Copy the data exactly; pictures stay out of the copy.

## Before-and-after change records
+++
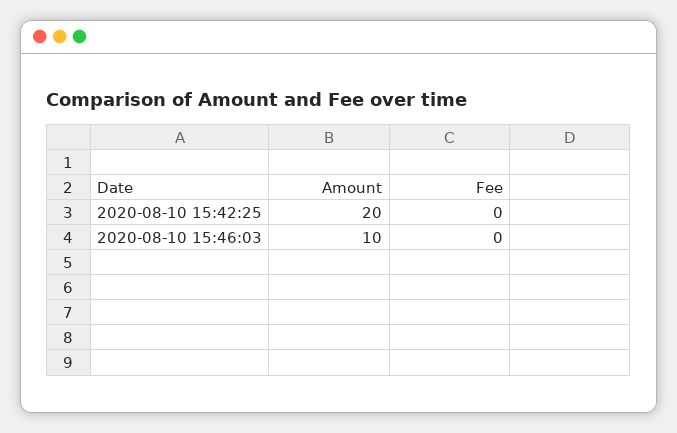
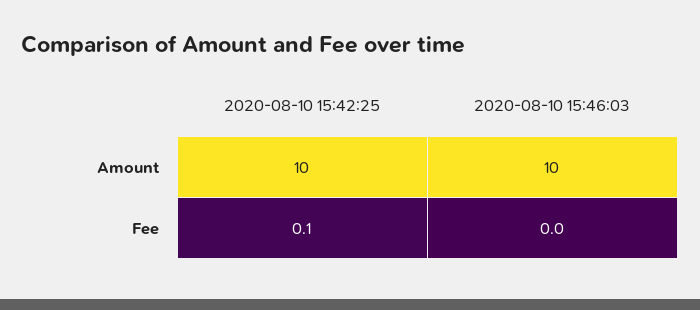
  {
    "Amount": {
-     "2020-08-10 15:42:25": 20,
+     "2020-08-10 15:42:25": 10,
      "2020-08-10 15:46:03": 10
    },
    "Fee": {
-     "2020-08-10 15:42:25": 0,
+     "2020-08-10 15:42:25": 0.1,
      "2020-08-10 15:46:03": 0
    }
  }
+++
## Answer space
  {
    "Amount": {
-     "2020-08-10 15:42:25": 20,
+     "2020-08-10 15:42:25": 10,
      "2020-08-10 15:46:03": 10
    },
    "Fee": {
-     "2020-08-10 15:42:25": 0,
+     "2020-08-10 15:42:25": 0.1,
      "2020-08-10 15:46:03": 0
    }
  }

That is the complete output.